Embarking on Beethoven’s opus 111 Sonata

31st March 2017 | Concerts, Musings, Teaching | 3 comments

It’s been on my mind recently that I never properly learned Beethoven’s final piano sonata. I’ve been performing and lecturing about the two penultimate sonatas, opus 109 and 110, but when someone asked if I’d like to do opus 111 as well, I had to admit that it isn’t in my concert repertoire.

Why not? Well, I went through a longish period when I felt uncomfortable with a certain side of Beethoven’s music: the gruff, brusque, defiant side. I didn’t really understand it and I tended to leave those pieces alone. The Beethoven I felt at home with was, for example, his Fourth Piano Concerto, which I’m practising for a concert in April (note to self: Eek! It’s April tomorrow.) But I realise it’s ridiculous not to play Beethoven’s last piano sonata, so from time to time I’ve been opening the volume at that sonata and looking at it out of the corner of my eye.

Last week, out of the blue, a friend in the US kindly sent me a DVD about the American pianist Seymour Bernstein. I learned that he had voluntarily given up a promising concert career in mid-life because of nerves and misgivings about the rightness of a solo concert career as a way of life. Since then, he has become a teacher/composer/educator with a high reputation for ‘holistic thinking’. He came to public attention when he made friends with the actor Ethan Hawke, who was inspired by a chance conversation they had about nerves and performing. Ethan Hawke made a lovely film about his mentor called ‘Seymour: an Introduction‘.

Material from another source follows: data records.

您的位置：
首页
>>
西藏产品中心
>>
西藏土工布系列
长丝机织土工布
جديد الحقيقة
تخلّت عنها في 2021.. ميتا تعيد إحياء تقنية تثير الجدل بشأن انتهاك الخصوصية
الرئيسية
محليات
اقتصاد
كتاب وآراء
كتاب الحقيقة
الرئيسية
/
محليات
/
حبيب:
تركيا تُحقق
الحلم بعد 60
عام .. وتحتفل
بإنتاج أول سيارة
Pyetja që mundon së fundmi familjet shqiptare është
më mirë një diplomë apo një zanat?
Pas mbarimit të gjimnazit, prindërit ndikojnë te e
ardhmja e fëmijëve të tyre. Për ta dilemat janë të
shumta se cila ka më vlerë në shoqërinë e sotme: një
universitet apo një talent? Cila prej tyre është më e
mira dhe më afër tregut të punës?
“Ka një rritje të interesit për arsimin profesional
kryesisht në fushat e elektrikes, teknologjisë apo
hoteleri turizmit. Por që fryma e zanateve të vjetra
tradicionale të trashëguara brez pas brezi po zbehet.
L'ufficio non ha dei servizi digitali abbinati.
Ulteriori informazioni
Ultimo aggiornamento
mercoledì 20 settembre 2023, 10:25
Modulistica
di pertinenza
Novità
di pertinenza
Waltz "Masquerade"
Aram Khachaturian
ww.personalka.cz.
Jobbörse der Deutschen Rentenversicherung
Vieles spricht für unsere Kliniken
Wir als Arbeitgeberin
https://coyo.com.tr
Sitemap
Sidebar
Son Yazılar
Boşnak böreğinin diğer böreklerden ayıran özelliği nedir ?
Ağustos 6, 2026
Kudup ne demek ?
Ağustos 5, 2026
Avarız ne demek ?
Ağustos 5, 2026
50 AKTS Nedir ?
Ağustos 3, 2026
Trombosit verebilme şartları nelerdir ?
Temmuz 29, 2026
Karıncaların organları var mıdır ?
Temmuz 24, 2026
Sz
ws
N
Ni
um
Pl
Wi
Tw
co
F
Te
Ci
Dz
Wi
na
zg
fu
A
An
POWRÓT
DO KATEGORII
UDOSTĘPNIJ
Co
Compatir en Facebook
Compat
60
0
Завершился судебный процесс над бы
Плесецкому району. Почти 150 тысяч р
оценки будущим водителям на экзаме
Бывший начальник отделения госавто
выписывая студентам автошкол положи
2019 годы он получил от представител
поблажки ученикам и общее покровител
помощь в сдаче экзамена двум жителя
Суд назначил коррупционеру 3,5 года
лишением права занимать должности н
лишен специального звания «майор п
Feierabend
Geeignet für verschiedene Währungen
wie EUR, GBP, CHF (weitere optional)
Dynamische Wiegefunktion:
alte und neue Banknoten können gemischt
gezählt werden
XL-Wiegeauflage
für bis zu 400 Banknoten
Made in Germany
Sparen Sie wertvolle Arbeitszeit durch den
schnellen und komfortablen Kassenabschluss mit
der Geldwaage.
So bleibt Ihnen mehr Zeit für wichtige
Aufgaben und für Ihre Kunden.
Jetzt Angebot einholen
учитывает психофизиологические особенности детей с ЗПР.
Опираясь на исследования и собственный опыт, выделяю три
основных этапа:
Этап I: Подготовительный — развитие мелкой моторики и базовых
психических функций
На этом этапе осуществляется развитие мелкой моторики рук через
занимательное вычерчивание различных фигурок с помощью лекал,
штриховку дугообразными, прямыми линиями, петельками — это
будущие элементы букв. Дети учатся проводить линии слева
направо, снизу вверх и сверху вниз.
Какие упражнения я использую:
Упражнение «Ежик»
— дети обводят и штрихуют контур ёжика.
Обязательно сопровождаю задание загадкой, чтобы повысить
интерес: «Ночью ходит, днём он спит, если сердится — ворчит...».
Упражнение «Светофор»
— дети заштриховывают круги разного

I watched the DVD last night. In it, Seymour Bernstein uses the opening of Beethoven’s final piano sonata to illustrate Beethoven at his most ‘macho’. He played the opening bars with a Beethovenesque growl. It was a strange coincidence that someone should send me a DVD with this scene in it at the very moment when I was wondering whether I had the energy to grapple with the piece myself. But in fact it’s prompted me to begin. And I look forward to learning the second and final movement, the wonderful 20-minute ‘Arietta’ with its variations.

3 Comments

  1. James

    It’s funny but I’ve just been thinking about E.M. Forster’s book, ‘A Room With a View,’ and I began wondering why Forster chose for Lucy to play the opus 111 sonata when she is staying at the Pension Bertolini. Surely such a young person would not be able to (or indeed have the desire to learn!) the long finale. I ask myself, did she actually just play the first movement? Or does she really play the complete sonata? In the movie it’s changed to the Waldstein Sonata, which seems more likely, and yet a part of me hopes that she really did try her hand at the magnificent last sonata.
    Yours sincerely,
    James
    EM Forster obsessed

    Reply
  2. Susan

    James, I agree that opus 111 is a strange choice on Forster’s part, especially for a young woman who (presumably) had not had the opportunity to play the piano much during her travels to Italy. Perhaps Forster didn’t really know the Beethoven sonatas? (heretical thought!) Even the Waldstein seems quite a tall order for someone who was on holiday and hadn’t been playing the piano regularly.

    Reply
  3. James

    Yes! Well back in 2017, have fun learning the sonata!